Task requirements:
Narrow the data below down to the lines containing "differences".

Extracted entries:
====

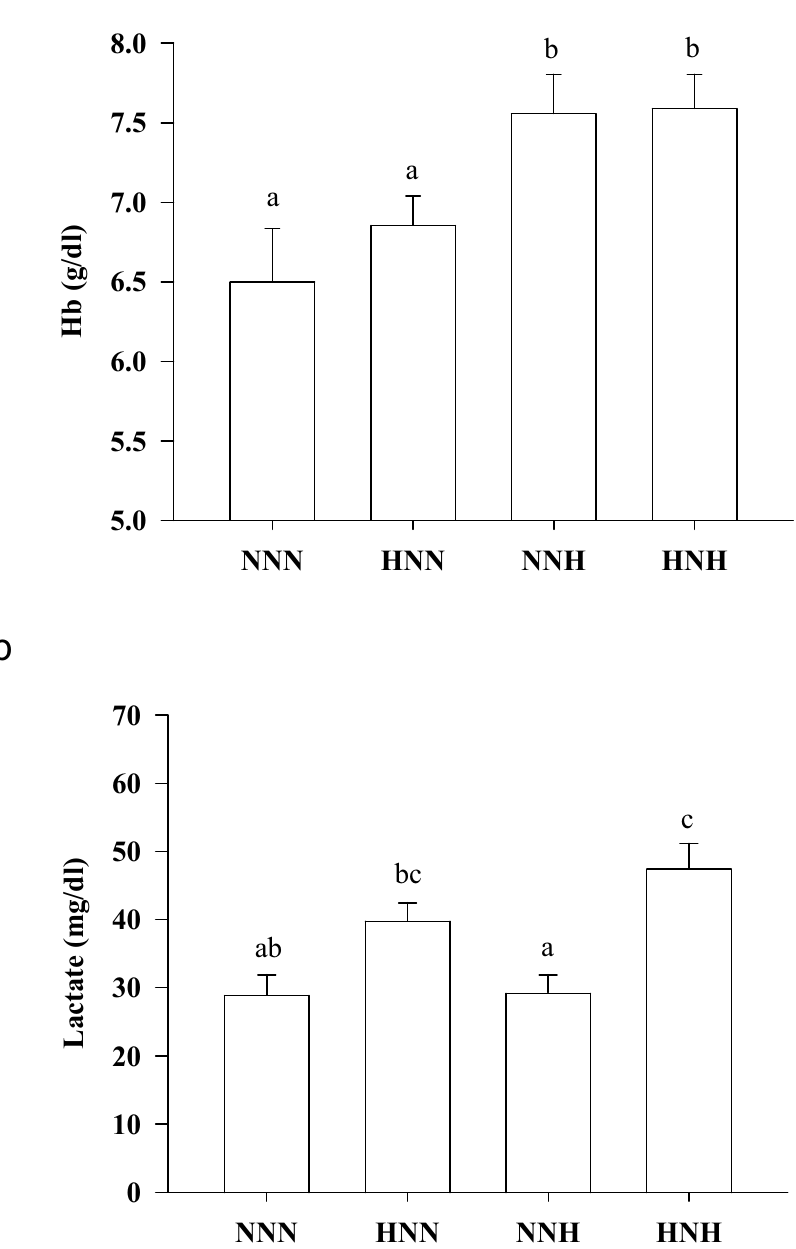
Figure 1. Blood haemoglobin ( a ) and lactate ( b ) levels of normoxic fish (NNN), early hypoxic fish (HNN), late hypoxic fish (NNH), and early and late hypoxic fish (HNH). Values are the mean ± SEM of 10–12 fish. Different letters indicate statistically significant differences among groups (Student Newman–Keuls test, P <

====

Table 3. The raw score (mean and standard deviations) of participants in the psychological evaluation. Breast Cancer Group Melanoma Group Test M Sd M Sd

====

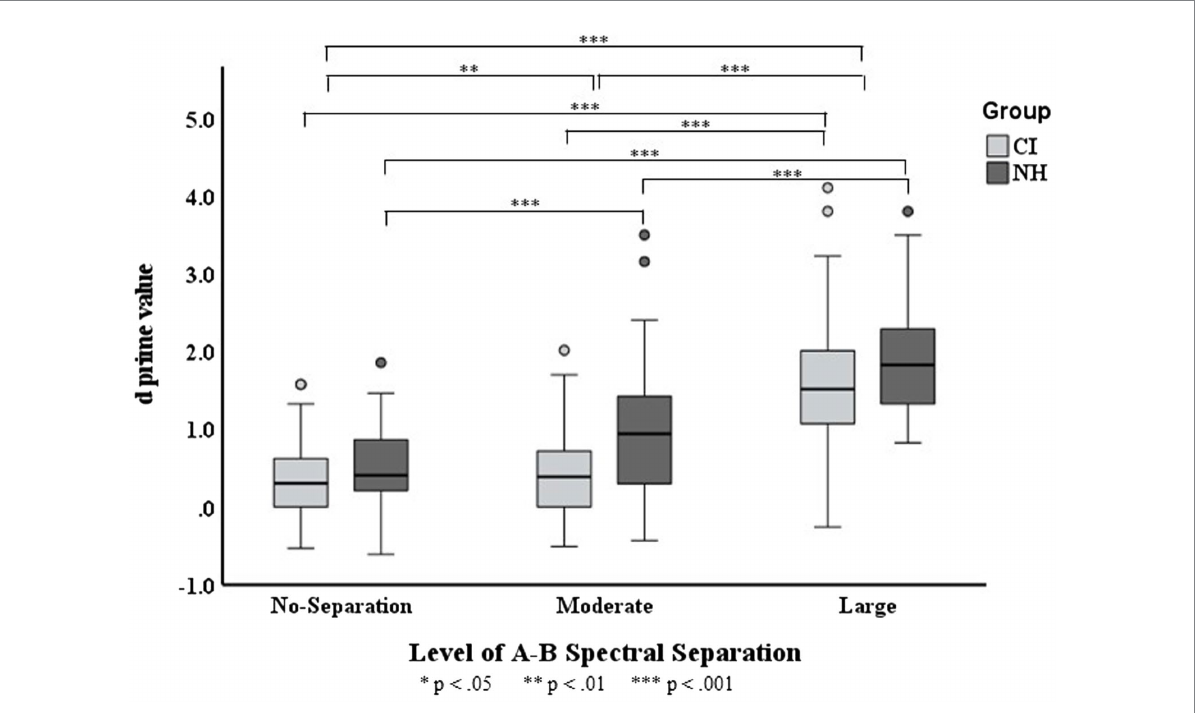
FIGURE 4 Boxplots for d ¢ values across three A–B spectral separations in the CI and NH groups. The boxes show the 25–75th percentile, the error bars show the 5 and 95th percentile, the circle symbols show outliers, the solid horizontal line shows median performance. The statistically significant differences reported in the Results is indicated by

====

Answer to this task:
Figure 1. Blood haemoglobin ( a ) and lactate ( b ) levels of normoxic fish (NNN), early hypoxic fish (HNN), late hypoxic fish (NNH), and early and late hypoxic fish (HNH). Values are the mean ± SEM of 10–12 fish. Different letters indicate statistically significant differences among groups (Student Newman–Keuls test, P <
FIGURE 4 Boxplots for d ¢ values across three A–B spectral separations in the CI and NH groups. The boxes show the 25–75th percentile, the error bars show the 5 and 95th percentile, the circle symbols show outliers, the solid horizontal line shows median performance. The statistically significant differences reported in the Results is indicated by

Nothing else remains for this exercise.